▸ Directions:
Omitting all images, output the entries that follow exactly as written.

▸ Data under study:
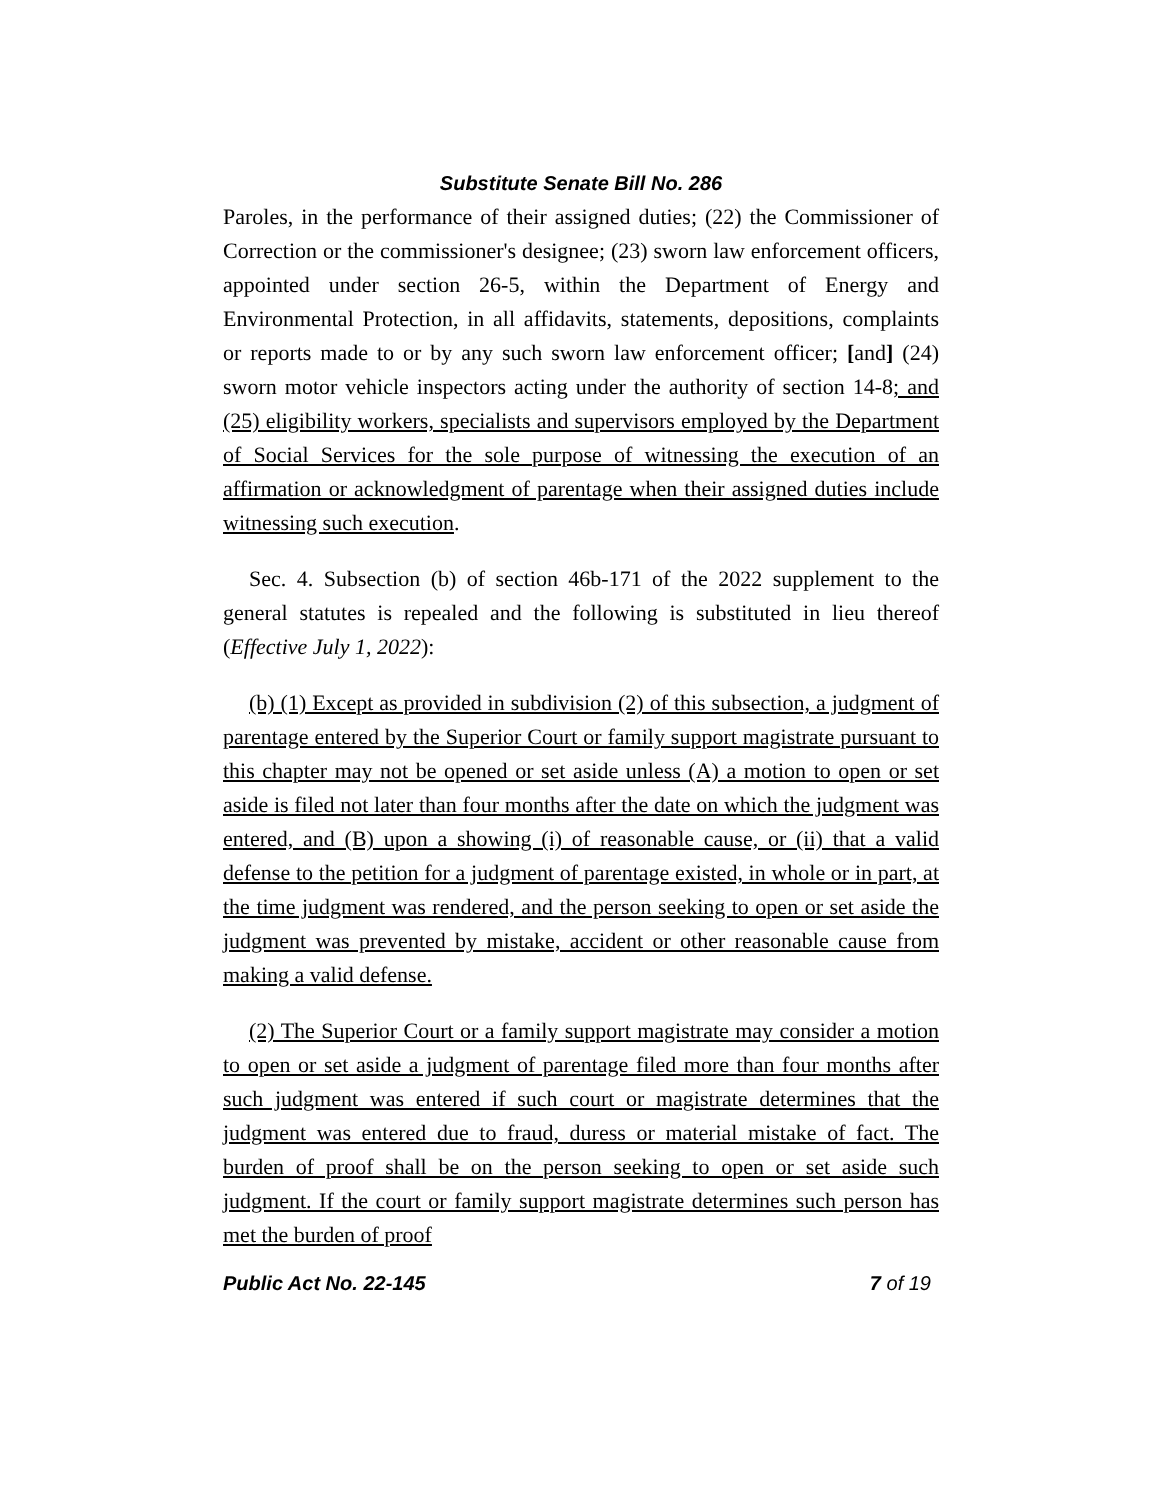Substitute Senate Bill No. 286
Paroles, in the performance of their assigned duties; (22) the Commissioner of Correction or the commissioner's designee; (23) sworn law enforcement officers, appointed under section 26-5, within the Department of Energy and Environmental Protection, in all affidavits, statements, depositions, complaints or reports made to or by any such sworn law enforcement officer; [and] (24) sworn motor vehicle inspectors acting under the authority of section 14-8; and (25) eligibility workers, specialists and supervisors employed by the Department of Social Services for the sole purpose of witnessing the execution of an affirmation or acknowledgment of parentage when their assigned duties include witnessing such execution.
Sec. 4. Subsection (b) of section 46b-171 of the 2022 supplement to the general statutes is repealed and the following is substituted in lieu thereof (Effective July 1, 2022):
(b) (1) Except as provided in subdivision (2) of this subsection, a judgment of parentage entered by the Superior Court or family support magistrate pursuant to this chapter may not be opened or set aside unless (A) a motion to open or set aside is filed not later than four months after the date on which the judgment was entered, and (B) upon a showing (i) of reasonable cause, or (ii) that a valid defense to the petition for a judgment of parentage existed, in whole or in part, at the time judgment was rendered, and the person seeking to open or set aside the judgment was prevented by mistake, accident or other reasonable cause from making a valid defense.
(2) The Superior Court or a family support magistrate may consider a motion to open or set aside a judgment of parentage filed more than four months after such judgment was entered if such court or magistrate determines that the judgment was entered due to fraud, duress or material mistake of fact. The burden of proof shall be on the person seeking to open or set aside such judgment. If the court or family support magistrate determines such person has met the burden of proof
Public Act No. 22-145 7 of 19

▸ Solution:
Substitute Senate Bill No. 286
Paroles, in the performance of their assigned duties; (22) the Commissioner of Correction or the commissioner's designee; (23) sworn law enforcement officers, appointed under section 26-5, within the Department of Energy and Environmental Protection, in all affidavits, statements, depositions, complaints or reports made to or by any such sworn law enforcement officer; [and] (24) sworn motor vehicle inspectors acting under the authority of section 14-8; and (25) eligibility workers, specialists and supervisors employed by the Department of Social Services for the sole purpose of witnessing the execution of an affirmation or acknowledgment of parentage when their assigned duties include witnessing such execution.
Sec. 4. Subsection (b) of section 46b-171 of the 2022 supplement to the general statutes is repealed and the following is substituted in lieu thereof (Effective July 1, 2022):
(b) (1) Except as provided in subdivision (2) of this subsection, a judgment of parentage entered by the Superior Court or family support magistrate pursuant to this chapter may not be opened or set aside unless (A) a motion to open or set aside is filed not later than four months after the date on which the judgment was entered, and (B) upon a showing (i) of reasonable cause, or (ii) that a valid defense to the petition for a judgment of parentage existed, in whole or in part, at the time judgment was rendered, and the person seeking to open or set aside the judgment was prevented by mistake, accident or other reasonable cause from making a valid defense.
(2) The Superior Court or a family support magistrate may consider a motion to open or set aside a judgment of parentage filed more than four months after such judgment was entered if such court or magistrate determines that the judgment was entered due to fraud, duress or material mistake of fact. The burden of proof shall be on the person seeking to open or set aside such judgment. If the court or family support magistrate determines such person has met the burden of proof
Public Act No. 22-145 7 of 19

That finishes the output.